◆ Task brief:
Copy the passage about the Boston community food pantry, starting at "Then local officials" and ending at "year in prison.", and substitute "jail" for "prison".

◆ Supplied passage:
--- START ---

There, as the coronavirus pandemic played out, residents looked for ways to help the needy in their neighborhood. A group of volunteers started putting together a community food pantry, salvaging groceries from local stores before they’d be tossed out as waste. A local therapist agreed to host the group’s fridge and freezer in her backyard. The group was serving more than 50 people every Friday.

Then local officials came calling. The Boston Inspectional Services Department warned the volunteers that they were operating an “illegal food pantry” and that they could, if they continued, face $1,000 fines and a year in prison.

The department insisted this was all about safety. Officials told The Boston Globe that they were happy to “work with the organizers of this operation to make sure the food being offered is safe for recipients.” But that’s what they said after the newspaper contacted them. The therapist, Rachel Stanton, told the paper she had asked the authorities for help to bring the pantry up to snuff, but they seemed mostly interested in shutting her down. That’s not how officials behave if they a mutual aid project to continue. It is how they behave if some of Stanton’s neighbors have been complaining.

--- END ---

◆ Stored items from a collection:
--- START ---

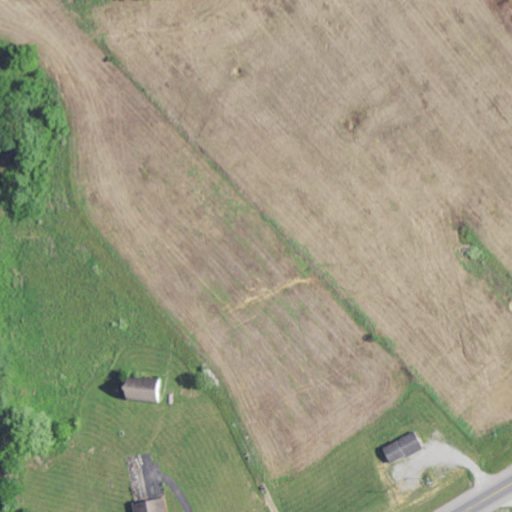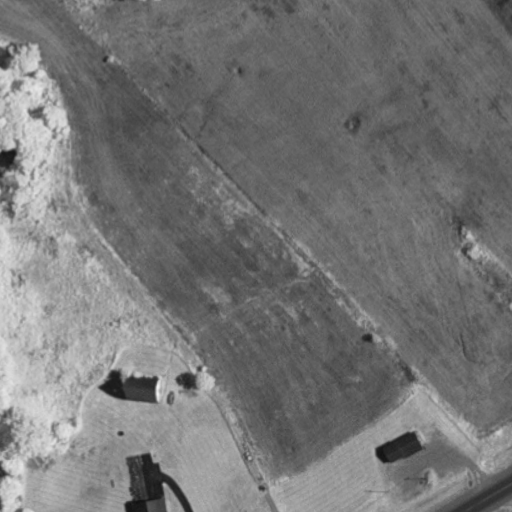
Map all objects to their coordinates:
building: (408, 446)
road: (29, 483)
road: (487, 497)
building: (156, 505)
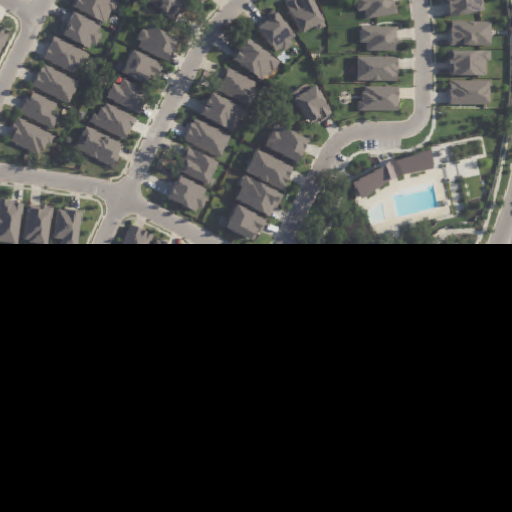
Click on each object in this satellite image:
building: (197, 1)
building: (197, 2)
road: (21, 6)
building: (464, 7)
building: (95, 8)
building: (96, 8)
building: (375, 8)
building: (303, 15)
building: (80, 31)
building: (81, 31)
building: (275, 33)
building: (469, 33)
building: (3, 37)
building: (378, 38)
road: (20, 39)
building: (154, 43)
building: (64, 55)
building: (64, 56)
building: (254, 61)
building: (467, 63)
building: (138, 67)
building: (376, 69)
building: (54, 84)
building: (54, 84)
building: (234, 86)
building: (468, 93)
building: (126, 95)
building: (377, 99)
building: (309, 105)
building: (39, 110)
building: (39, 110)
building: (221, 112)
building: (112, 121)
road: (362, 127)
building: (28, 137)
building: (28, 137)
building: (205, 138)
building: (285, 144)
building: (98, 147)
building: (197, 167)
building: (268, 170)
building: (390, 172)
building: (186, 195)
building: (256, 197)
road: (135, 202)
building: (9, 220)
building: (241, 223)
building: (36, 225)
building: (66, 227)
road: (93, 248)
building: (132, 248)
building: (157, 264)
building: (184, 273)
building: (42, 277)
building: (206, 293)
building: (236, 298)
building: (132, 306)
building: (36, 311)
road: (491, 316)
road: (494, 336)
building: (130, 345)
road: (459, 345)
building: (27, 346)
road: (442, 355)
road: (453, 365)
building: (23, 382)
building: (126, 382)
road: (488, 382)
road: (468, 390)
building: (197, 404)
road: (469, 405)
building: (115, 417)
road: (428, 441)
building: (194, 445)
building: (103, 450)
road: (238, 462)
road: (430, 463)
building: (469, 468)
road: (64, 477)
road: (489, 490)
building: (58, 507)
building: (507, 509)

--- END ---

◆ Response area:
Then local officials came calling. The Boston Inspectional Services Department warned the volunteers that they were operating an “illegal food pantry” and that they could, if they continued, face $1,000 fines and a year in jail.